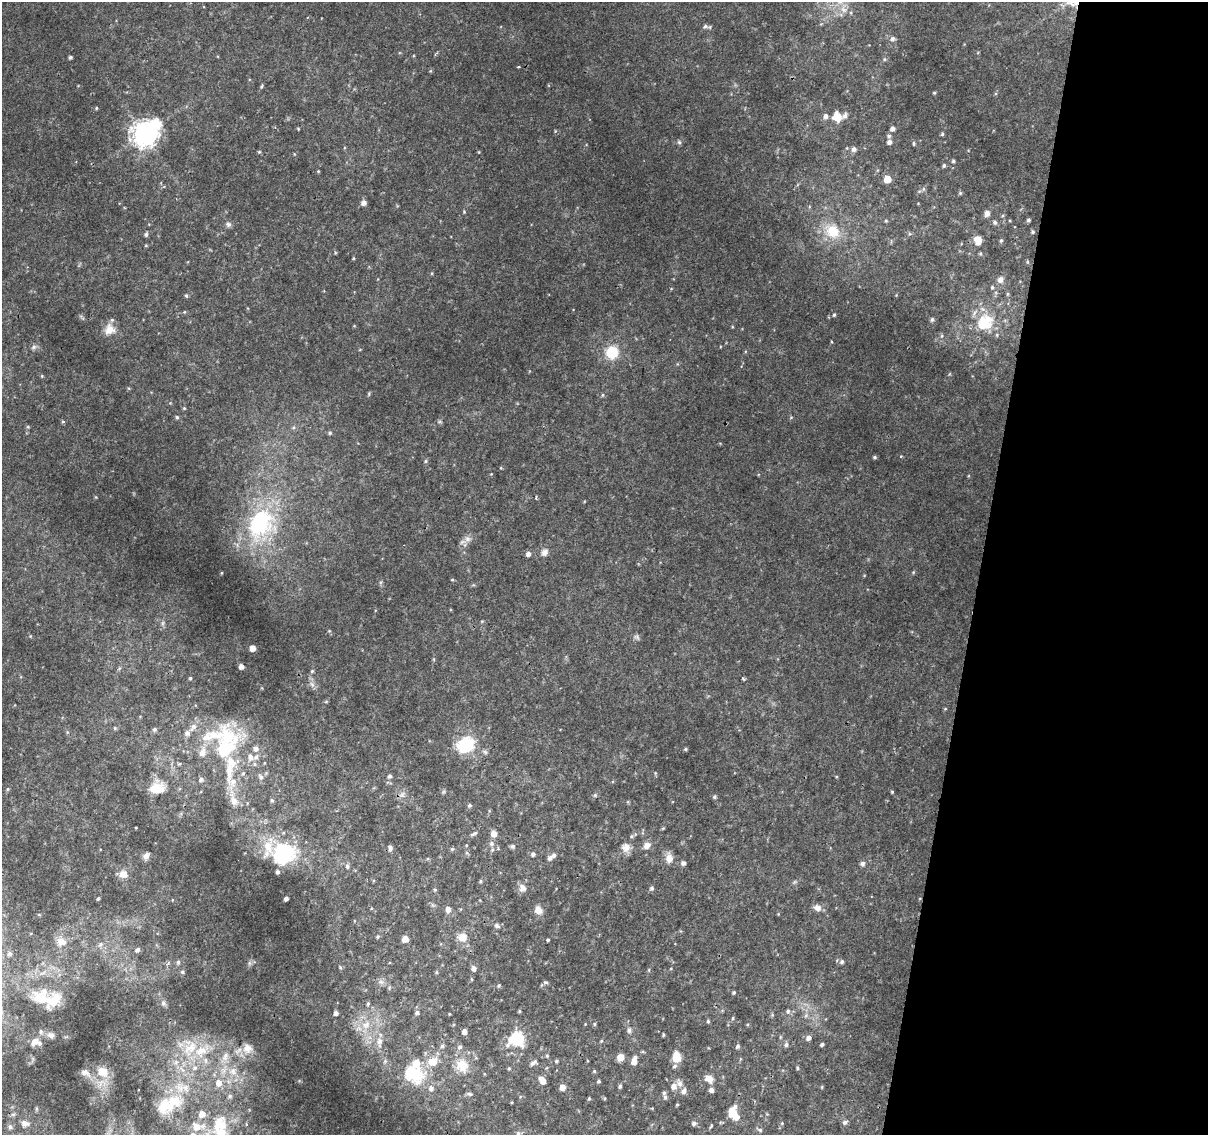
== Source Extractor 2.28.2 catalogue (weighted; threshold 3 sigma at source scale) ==
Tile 8 of 4 x 4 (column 4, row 2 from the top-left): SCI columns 3624-4829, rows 2529-3661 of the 4843 x 5116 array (HDU 1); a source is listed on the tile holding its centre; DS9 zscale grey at full resolution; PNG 1210 x 1137 px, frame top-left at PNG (2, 2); no overlay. Shown black and unused: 19% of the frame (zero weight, under 2 of 3 exposures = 2% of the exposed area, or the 3 px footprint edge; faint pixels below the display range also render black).
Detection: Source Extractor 2.28.2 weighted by HDU 2 'WHT'; one run over the whole footprint, this tile lists its part. Background 0.0111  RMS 0.0038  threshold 0.017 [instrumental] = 3 sigma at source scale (4.5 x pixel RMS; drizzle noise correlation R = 1.50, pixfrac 1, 0.0396/0.0396 arcsec/px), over >= 5 px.
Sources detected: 294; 2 too faint to see at this stretch — not listed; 39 inside a brighter listed object's ellipse — not listed separately; the other 253 listed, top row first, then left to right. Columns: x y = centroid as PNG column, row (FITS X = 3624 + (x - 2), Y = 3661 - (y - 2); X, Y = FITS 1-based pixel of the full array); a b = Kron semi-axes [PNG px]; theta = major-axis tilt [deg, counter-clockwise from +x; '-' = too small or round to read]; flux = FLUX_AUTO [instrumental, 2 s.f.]
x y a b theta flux
843 9 16 10 -79 4
705 26 8 6 -2 1.1
892 39 7 6 - 1.1
70 57 4 3 - 0.72
884 59 6 5 - 0.64
518 67 3 2 - 0.38
261 86 7 4 64 0.55
934 93 4 4 - 0.44
96 108 4 4 - 0.39
825 116 7 6 - 1.7
845 116 8 7 - 1.4
837 117 7 6 - 8.3
298 129 4 3 - 0.36
892 129 5 5 - 1.5
144 134 10 9 - 440
942 134 5 4 - 0.6
889 136 6 5 - 0.88
679 142 6 5 - 0.77
889 142 5 5 - 1.5
914 143 5 4 - 0.62
854 149 6 6 - 1.4
259 152 5 4 - 0.43
479 152 4 4 - 0.3
953 161 5 4 - 0.67
944 165 5 4 - 0.75
318 171 4 4 - 0.36
887 179 5 5 - 6.8
923 189 6 5 - 0.72
960 193 5 5 - 0.55
364 203 5 5 - 1.8
918 203 4 3 - 0.26
464 212 4 4 - 0.4
987 213 7 6 - 1.9
1003 215 5 4 - 0.43
1028 220 4 3 - 0.78
886 221 4 4 - 0.41
995 222 6 5 - 0.96
228 224 8 7 - 1.1
832 231 22 18 -41 12
1033 232 4 4 - 0.62
146 234 5 4 - 0.83
978 240 9 8 - 4
1001 240 5 4 - 0.58
146 245 5 3 - 0.35
335 253 5 3 - 0.35
980 254 5 4 - 0.53
353 258 4 3 - 0.39
1027 262 5 3 - 0.44
432 273 5 3 - 0.38
1000 280 10 8 75 1.9
992 287 6 5 - 0.71
186 296 5 4 - 0.57
184 312 5 4 - 0.4
834 315 5 4 - 0.56
82 317 11 3 -45 0.57
932 320 5 5 - 0.79
985 322 24 20 38 14
109 329 16 15 - 4.7
942 336 6 4 88 0.58
34 347 8 6 35 1.1
360 349 5 3 - 0.29
612 352 17 17 - 9.7
42 376 5 4 - 0.39
369 394 7 4 72 0.47
603 395 5 3 - 0.44
184 408 4 4 - 0.46
177 417 5 5 - 0.65
791 417 6 3 20 0.36
63 422 6 4 0 0.47
439 422 6 4 19 0.57
28 427 5 4 - 0.5
293 428 6 4 19 0.64
330 433 6 5 - 0.71
901 456 4 3 - 0.34
875 457 5 4 - 0.57
426 461 5 5 - 0.59
501 468 4 3 - 0.29
96 497 5 3 - 0.34
536 497 3 2 - 0.61
260 524 47 38 66 46
468 539 11 10 - 2.4
544 552 11 9 53 2.1
528 554 5 5 - 1.6
913 572 5 4 - 0.47
222 573 4 2 - 0.33
452 580 5 3 - 0.36
381 582 6 4 71 0.54
482 621 5 3 - 0.37
163 623 6 6 - 0.88
329 631 5 5 - 0.41
30 636 5 4 - 0.36
637 637 9 7 -46 1
252 648 5 4 - 3.8
241 667 4 4 - 2.2
119 668 6 4 88 0.6
312 671 5 4 - 0.53
190 678 4 3 - 0.44
743 679 5 3 - 0.53
312 684 9 6 -63 1.6
326 702 6 4 1 0.39
945 709 4 4 - 0.34
193 727 15 7 55 2.7
115 728 5 5 - 0.55
154 729 6 6 - 0.83
67 732 6 3 -72 0.43
465 745 22 18 26 17
256 748 6 6 - 1.6
224 749 45 24 43 26
686 749 4 3 - 0.61
485 752 8 6 -28 0.96
251 757 10 8 -81 2.4
264 763 4 3 - 0.3
179 764 6 3 18 0.48
390 776 6 5 - 0.88
261 777 8 6 -60 1.3
233 781 23 21 51 8.2
157 788 21 17 13 7.6
7 789 5 3 - 0.44
892 792 3 3 - 0.41
402 795 11 7 46 1.6
595 795 6 5 - 0.66
714 797 5 4 - 0.69
272 800 5 5 - 0.63
469 805 5 5 - 0.79
136 828 3 2 - 0.25
663 828 5 4 - 0.4
475 833 6 4 23 0.62
494 834 6 6 - 3
631 836 6 5 - 0.64
491 843 7 7 - 1.3
466 845 4 3 - 0.3
512 846 6 5 - 0.88
647 846 10 8 48 2.7
626 847 12 11 - 3.3
390 848 7 4 85 1.1
452 849 5 5 - 0.56
467 853 6 5 - 0.66
284 854 23 18 17 37
533 854 5 5 - 1.1
146 856 8 6 62 2.1
550 858 7 6 - 1.5
669 858 12 8 -84 3.6
683 863 5 5 - 1.3
862 863 7 6 - 1.1
347 866 6 5 - 0.91
123 874 13 11 -4 3.3
480 881 5 4 - 0.51
522 888 11 10 - 2.3
652 888 6 5 - 0.95
435 890 5 4 - 0.49
98 899 4 3 - 0.66
286 899 4 4 - 1
817 908 11 9 -22 2.2
448 909 6 5 - 2.8
538 910 11 9 -65 2.9
497 926 9 6 -33 1.2
378 937 5 5 - 0.56
462 937 13 12 - 4.1
405 939 5 5 - 5.5
548 940 3 3 - 1.2
61 942 16 13 -12 4.5
100 945 9 7 58 1.5
137 950 6 5 - 1.4
9 953 5 5 - 1
178 962 7 5 88 0.95
842 962 6 5 - 0.96
249 963 7 4 90 0.79
340 967 6 4 -46 0.49
474 968 5 5 - 1.9
671 968 4 3 - 0.3
649 970 5 3 - 0.42
182 972 6 5 - 0.72
436 972 5 4 - 0.47
471 979 5 3 - 0.38
381 982 10 6 -1 1.5
545 982 6 4 -11 0.61
499 985 5 4 - 0.49
734 992 4 4 - 0.54
52 1001 25 17 40 9.4
164 1003 9 7 -72 1.3
368 1004 6 4 69 0.55
519 1011 5 3 - 0.46
788 1011 6 5 - 0.94
336 1013 5 4 - 1.5
417 1013 6 5 - 1.1
449 1014 3 2 - 0.33
806 1015 6 5 - 0.84
733 1018 4 4 - 0.45
708 1021 5 4 - 0.52
594 1024 5 4 - 0.48
366 1025 16 12 46 6.8
629 1030 9 8 - 1.4
41 1032 7 6 - 0.99
464 1032 4 4 - 2.4
51 1035 10 8 -33 1.5
663 1035 5 3 - 0.45
809 1038 6 5 - 1.6
517 1039 12 10 27 24
35 1041 11 8 43 3.2
380 1041 11 9 72 3.2
601 1041 5 4 - 0.45
822 1044 4 3 - 0.83
786 1045 6 6 - 1.2
442 1046 6 5 - 0.88
738 1046 6 4 57 0.81
190 1048 29 19 55 15
247 1049 15 15 - 4.6
225 1056 15 9 71 3.9
547 1056 6 4 -76 0.57
621 1057 7 6 - 4
676 1057 8 6 -87 11
205 1060 10 6 -74 1.7
556 1061 5 5 - 0.63
634 1061 9 5 78 3.6
533 1063 12 6 31 1.5
462 1066 21 17 -68 8.5
675 1066 7 5 18 0.83
509 1068 5 4 - 0.51
797 1068 4 3 - 0.54
233 1071 14 13 - 5.8
594 1071 5 4 - 0.48
102 1072 18 14 -35 6.8
85 1073 14 9 -26 2.5
412 1073 39 26 -26 23
709 1078 10 7 -33 3.4
542 1080 8 5 -56 3.3
599 1081 4 3 - 0.83
680 1083 12 8 -63 2
620 1086 5 4 - 0.82
674 1086 7 6 - 2.3
562 1087 5 4 - 3.6
822 1087 5 3 - 0.33
711 1090 5 5 - 1.5
469 1094 9 4 -10 0.84
665 1097 7 5 -89 0.88
605 1098 6 3 90 0.4
589 1099 4 3 - 0.49
512 1102 4 3 - 0.36
164 1105 62 23 25 28
677 1105 4 4 - 0.45
36 1108 6 4 -71 0.54
732 1113 10 8 -82 5.7
13 1114 7 4 0 0.77
845 1122 6 6 - 1.1
25 1123 12 9 -8 2.6
694 1123 6 5 - 1.1
782 1123 5 4 - 0.42
219 1124 37 21 44 17
246 1124 6 3 -72 0.41
711 1126 6 3 64 0.43
10 1127 8 7 - 1.2
760 1130 7 5 -31 0.75
518 1133 8 6 76 1.1
Isophote crosses this tile's border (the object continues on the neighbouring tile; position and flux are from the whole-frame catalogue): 2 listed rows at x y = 164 1105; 518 1133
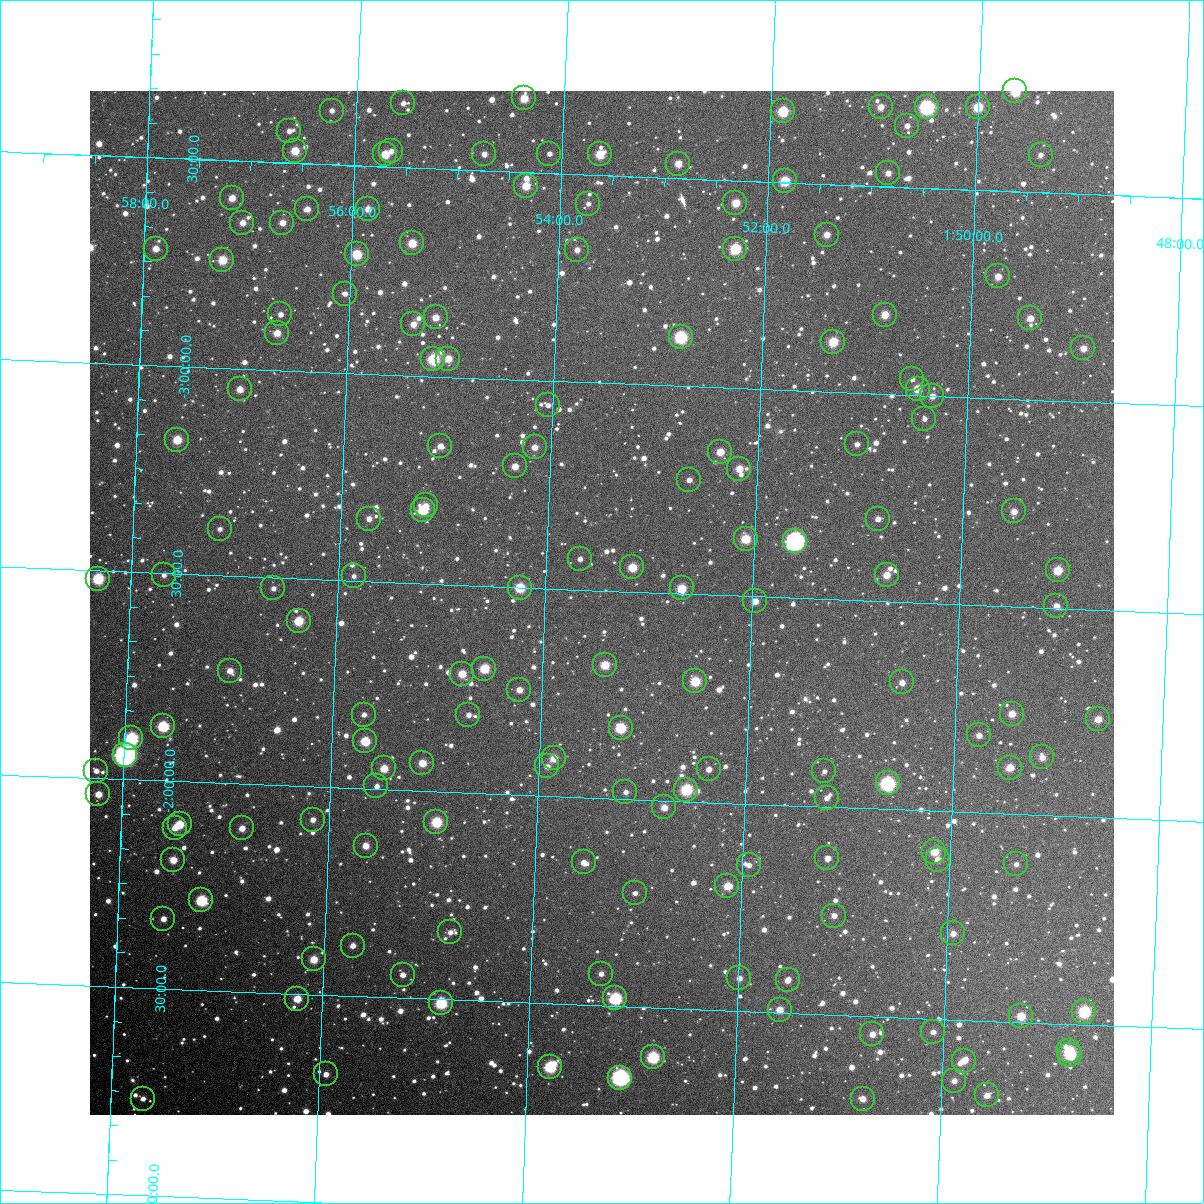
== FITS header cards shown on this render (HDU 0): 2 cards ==
NAXIS1  =                 1024
NAXIS2  =                 1024

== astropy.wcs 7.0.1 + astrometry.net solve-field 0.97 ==
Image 1024 x 1024 px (HDU 0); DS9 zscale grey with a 90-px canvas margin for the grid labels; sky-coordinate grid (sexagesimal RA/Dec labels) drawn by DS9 from the SOLVED WCS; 161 Tycho-2 reference stars matched to detected sources circled (green)
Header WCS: RA---TAN-SIP/DEC--TAN-SIP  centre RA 01:53:27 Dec -02:28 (28.36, -2.47 deg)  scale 8.68 arcsec/px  FOV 148.1' x 148.1'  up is +178 deg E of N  parity flipped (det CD > 0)
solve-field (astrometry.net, Tycho-2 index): VERIFIED the header's WCS against the Tycho-2 star catalogue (verified at 6 index scales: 13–161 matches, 0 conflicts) and refined it, rather than solving blind
Solved WCS: RA---TAN-SIP/DEC--TAN-SIP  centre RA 01:53:27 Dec -02:28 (28.36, -2.47 deg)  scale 8.68 arcsec/px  FOV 148.1' x 148.1'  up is +178 deg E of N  parity flipped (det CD > 0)
The solver's refit moves the header's centre by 0.24 arcsec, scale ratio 1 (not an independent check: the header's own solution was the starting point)
Tycho-2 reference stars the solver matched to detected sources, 161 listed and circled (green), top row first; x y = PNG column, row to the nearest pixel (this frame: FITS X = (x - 90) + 1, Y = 1024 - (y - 91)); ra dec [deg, ICRS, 3 dp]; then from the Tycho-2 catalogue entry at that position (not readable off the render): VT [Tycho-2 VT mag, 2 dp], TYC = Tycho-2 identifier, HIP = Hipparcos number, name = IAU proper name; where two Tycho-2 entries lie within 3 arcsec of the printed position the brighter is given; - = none
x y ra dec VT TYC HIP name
-.-.-
To be done: Reproduce, character for character, the lines from the one containing "Header WCS: RA---TAN-SIP/DEC--TAN-SIP" up to and including the one containing "Solved WCS: RA---TAN-SIP/DEC--TAN-SIP".

Exercise solution:
Header WCS: RA---TAN-SIP/DEC--TAN-SIP  centre RA 01:53:27 Dec -02:28 (28.36, -2.47 deg)  scale 8.68 arcsec/px  FOV 148.1' x 148.1'  up is +178 deg E of N  parity flipped (det CD > 0)
solve-field (astrometry.net, Tycho-2 index): VERIFIED the header's WCS against the Tycho-2 star catalogue (verified at 6 index scales: 13–161 matches, 0 conflicts) and refined it, rather than solving blind
Solved WCS: RA---TAN-SIP/DEC--TAN-SIP  centre RA 01:53:27 Dec -02:28 (28.36, -2.47 deg)  scale 8.68 arcsec/px  FOV 148.1' x 148.1'  up is +178 deg E of N  parity flipped (det CD > 0)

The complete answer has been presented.